Consigne à suivre
Recopiez, s'il vous plaît, le texte sur la Traversée de Bordeaux depuis « Vendredi 29 janvier : à » jusqu'à « aura pas plus. » inclus, en renommant « bénévoles » en « volontaires ».

━━ Extrait du texte ━━

RETRODOLLARS

Vendredi 29 janvier : à Bordeaux, la Place des Quinconces frissonne malgré un début d’agitation. Les monuments, y compris la structure toilée néo- byzantine du cirque Arlette Gruss, assurent. La tente Motul, héritée de la renaissance de la Maratuech, sort de sa cave. Il faut quatre bénévoles pour la monter. Il n’y en aura pas plus.

Samedi 30 janvier. Ils sont plus de cent équipages au départ de la première journée de la Traversée de Bordeaux. Jacques Guérin, emmitouflé comme la veille, est satisfait. Ses copains sont tous là. Ses clients aussi. La tente Motul abrite l’ACSO Classic. La tête, pas les pieds. L’après- midi est interminable. La boutique est ouverte à la grêle et aux quatre vents. Les acheteurs sont rares…ou démunis !

Dimanche 1 février : la centaine de voitures participantes revient de la deuxième boucle de la Traversée. Jacques Guérin est toujours aussi affairé. Les commentaires vont bon train. J’y participe comme la veille. La Mémoire de Bordeaux sort de sa torpeur. Les saucisses crépitent sur la plancha de l’ACSO Classic. Motobloc et Jean Luc Fournier ont retrouvé une nouvelle jeunesse. Un rayon de soleil s’ajoute à une flute (en plastique) de champagne pour égayer l’ambiance. Une bourriche d’huitre n’a aucune peine à préserver sa fraicheur. L’ACSO Classic sait recevoir. D’ailleurs, cela se sait, on s’y presse. L’après-midi est longue. Il faudra malheureusement remballer le stock. Les mêmes démonteront le campement. C’est fini. Jacques est toujours là. Ses copains aussi. Il fait nuit.

━━━
━━ Section des données ━━

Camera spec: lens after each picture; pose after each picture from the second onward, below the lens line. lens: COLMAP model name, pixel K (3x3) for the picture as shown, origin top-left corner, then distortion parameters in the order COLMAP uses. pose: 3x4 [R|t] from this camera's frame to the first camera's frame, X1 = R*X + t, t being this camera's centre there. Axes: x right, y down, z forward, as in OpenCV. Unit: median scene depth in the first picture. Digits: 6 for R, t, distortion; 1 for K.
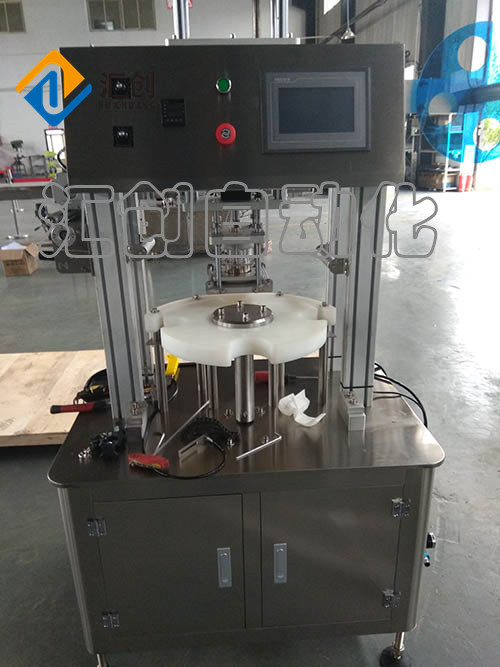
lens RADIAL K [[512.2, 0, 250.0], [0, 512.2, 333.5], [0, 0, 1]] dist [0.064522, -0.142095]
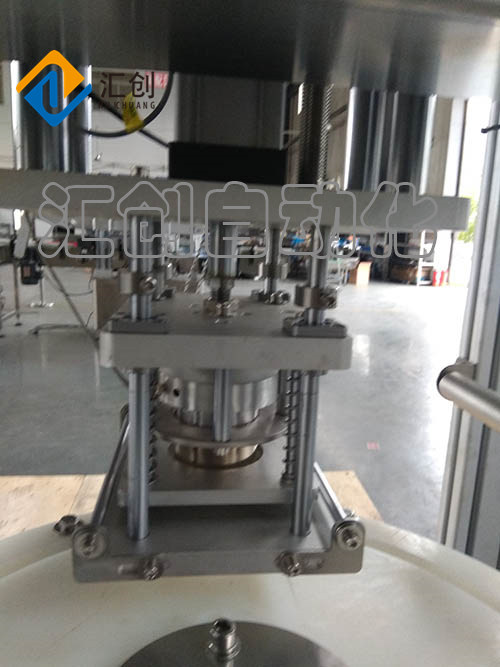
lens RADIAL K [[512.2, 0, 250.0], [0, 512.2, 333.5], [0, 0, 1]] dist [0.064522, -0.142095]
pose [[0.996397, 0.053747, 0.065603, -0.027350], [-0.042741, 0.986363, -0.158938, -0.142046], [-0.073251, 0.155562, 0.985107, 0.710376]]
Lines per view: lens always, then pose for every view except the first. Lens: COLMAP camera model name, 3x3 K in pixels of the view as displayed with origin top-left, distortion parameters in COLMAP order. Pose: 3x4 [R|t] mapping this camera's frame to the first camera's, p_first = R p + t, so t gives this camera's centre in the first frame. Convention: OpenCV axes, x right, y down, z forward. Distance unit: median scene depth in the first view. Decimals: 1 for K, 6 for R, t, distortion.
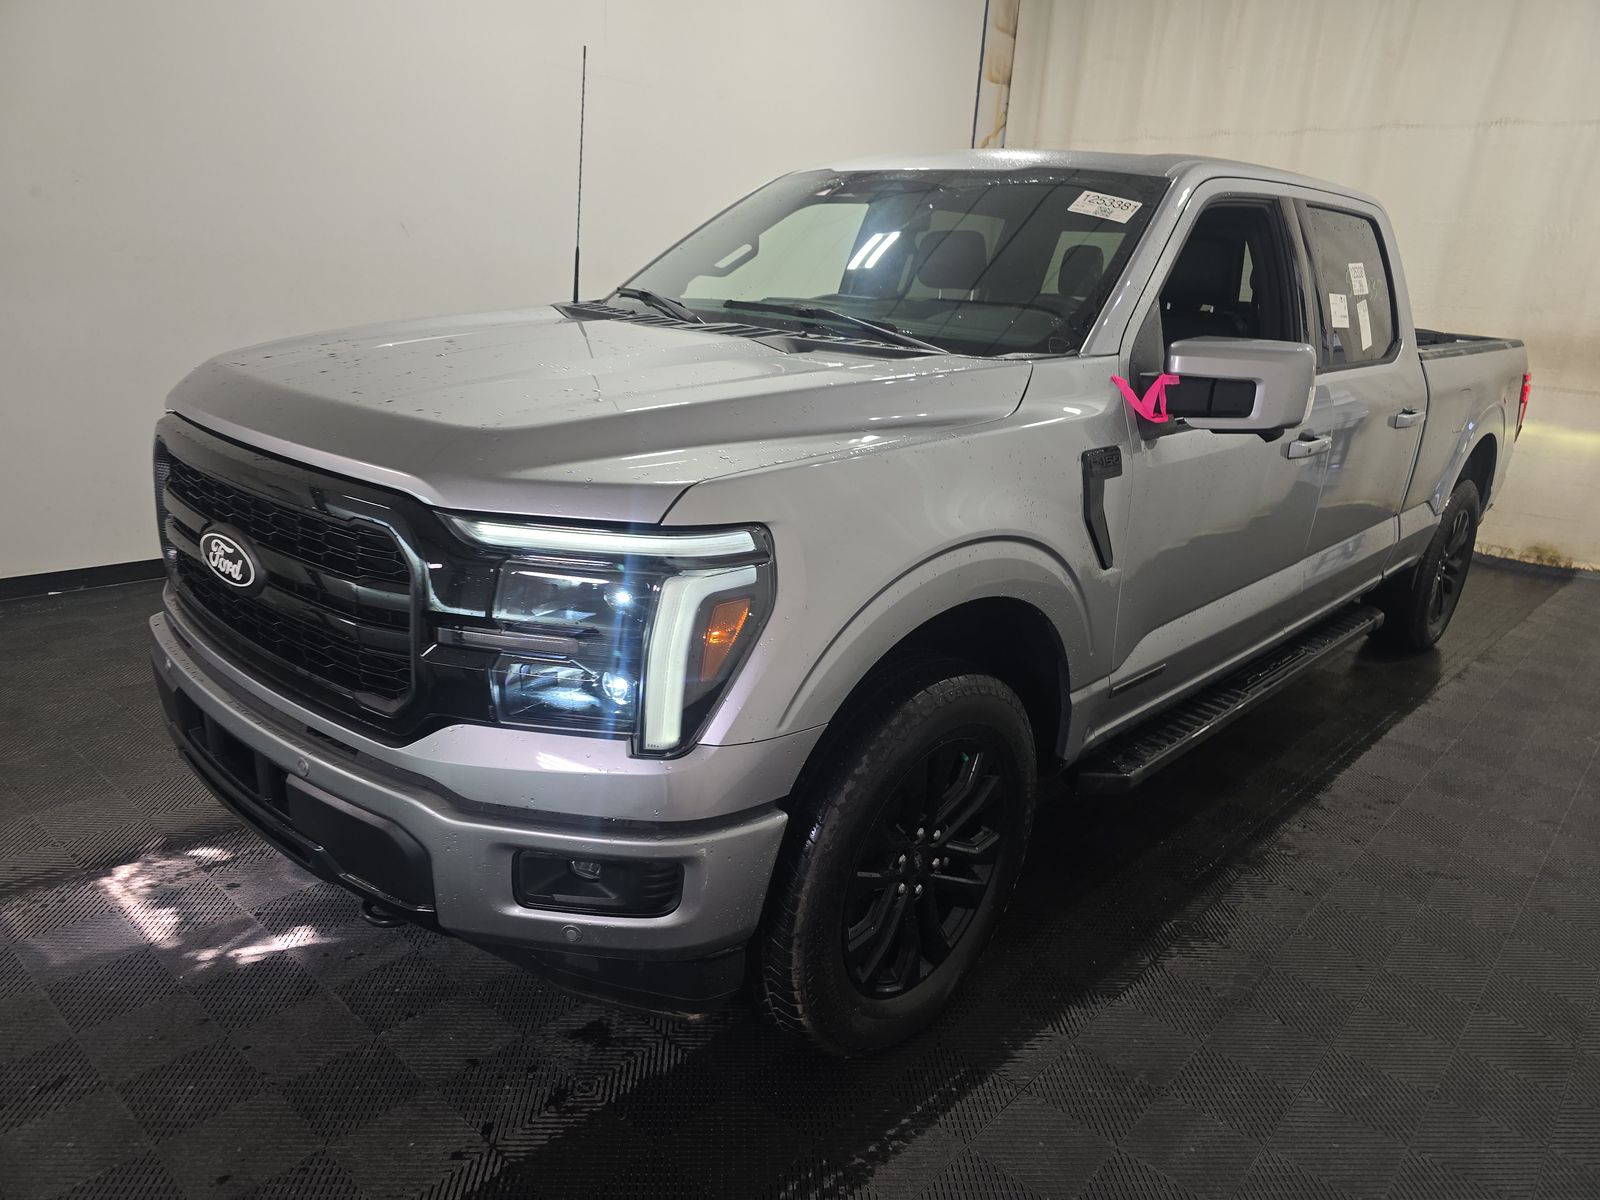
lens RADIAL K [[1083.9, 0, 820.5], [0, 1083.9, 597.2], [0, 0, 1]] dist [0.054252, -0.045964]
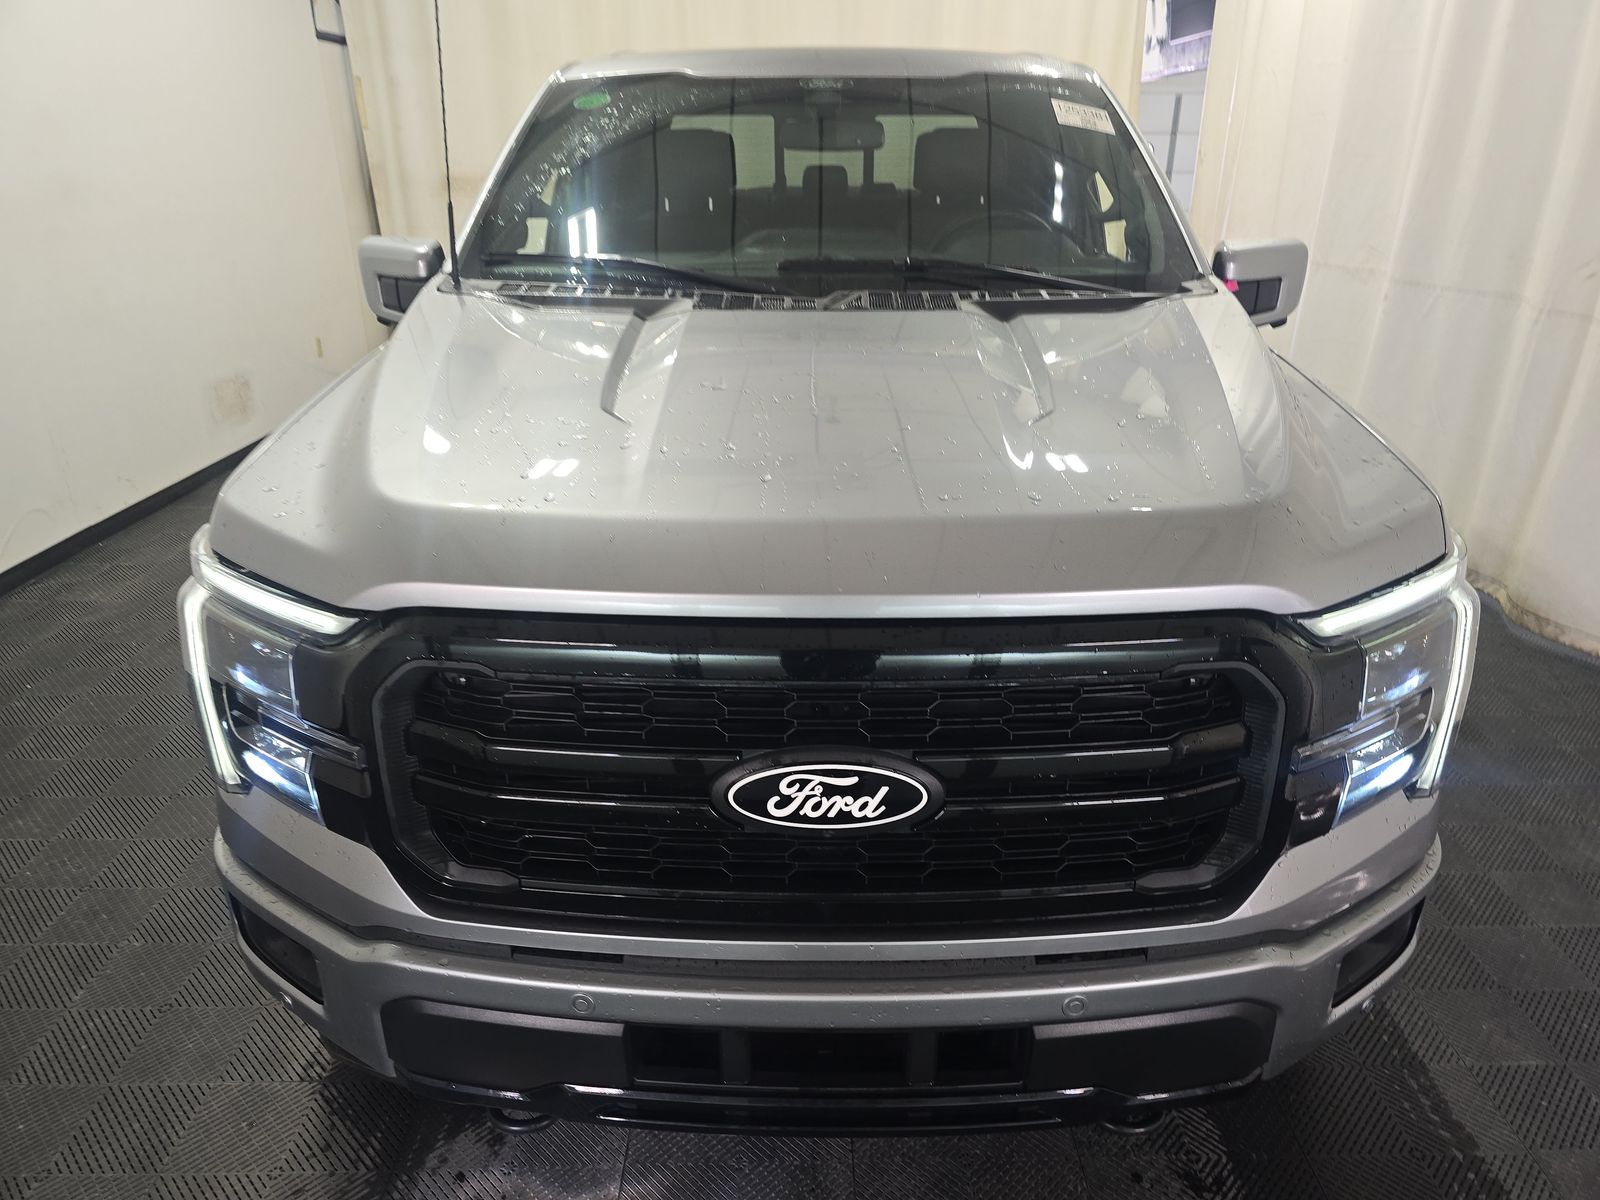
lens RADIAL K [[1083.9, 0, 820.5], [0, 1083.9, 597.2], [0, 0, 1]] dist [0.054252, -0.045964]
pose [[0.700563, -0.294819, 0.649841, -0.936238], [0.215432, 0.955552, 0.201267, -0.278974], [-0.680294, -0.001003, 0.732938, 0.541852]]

━━━
━━ Section des données ━━

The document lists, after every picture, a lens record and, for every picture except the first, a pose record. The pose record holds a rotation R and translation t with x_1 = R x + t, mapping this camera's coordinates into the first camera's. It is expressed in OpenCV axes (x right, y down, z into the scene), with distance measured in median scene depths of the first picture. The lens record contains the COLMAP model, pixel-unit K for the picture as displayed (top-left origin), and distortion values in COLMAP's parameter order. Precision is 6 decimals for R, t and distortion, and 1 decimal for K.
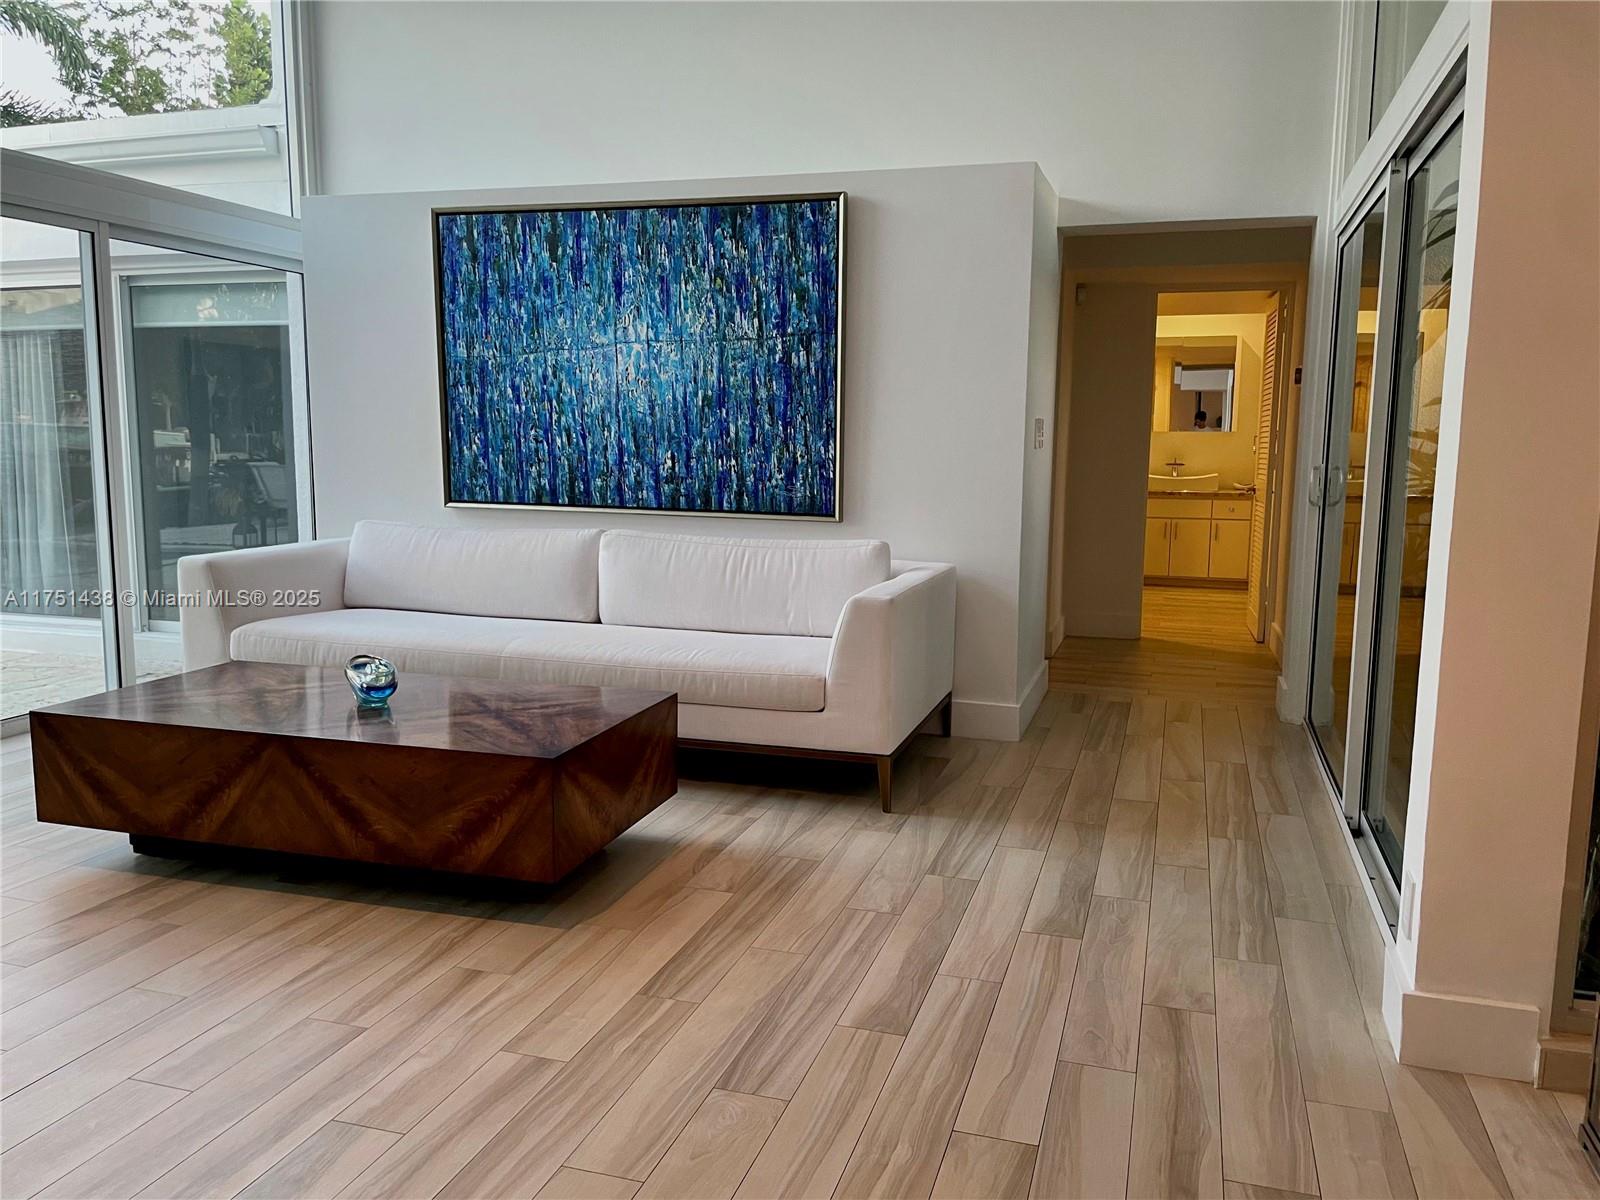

━━━

Réponse
Vendredi 29 janvier : à Bordeaux, la Place des Quinconces frissonne malgré un début d’agitation. Les monuments, y compris la structure toilée néo- byzantine du cirque Arlette Gruss, assurent. La tente Motul, héritée de la renaissance de la Maratuech, sort de sa cave. Il faut quatre volontaires pour la monter. Il n’y en aura pas plus.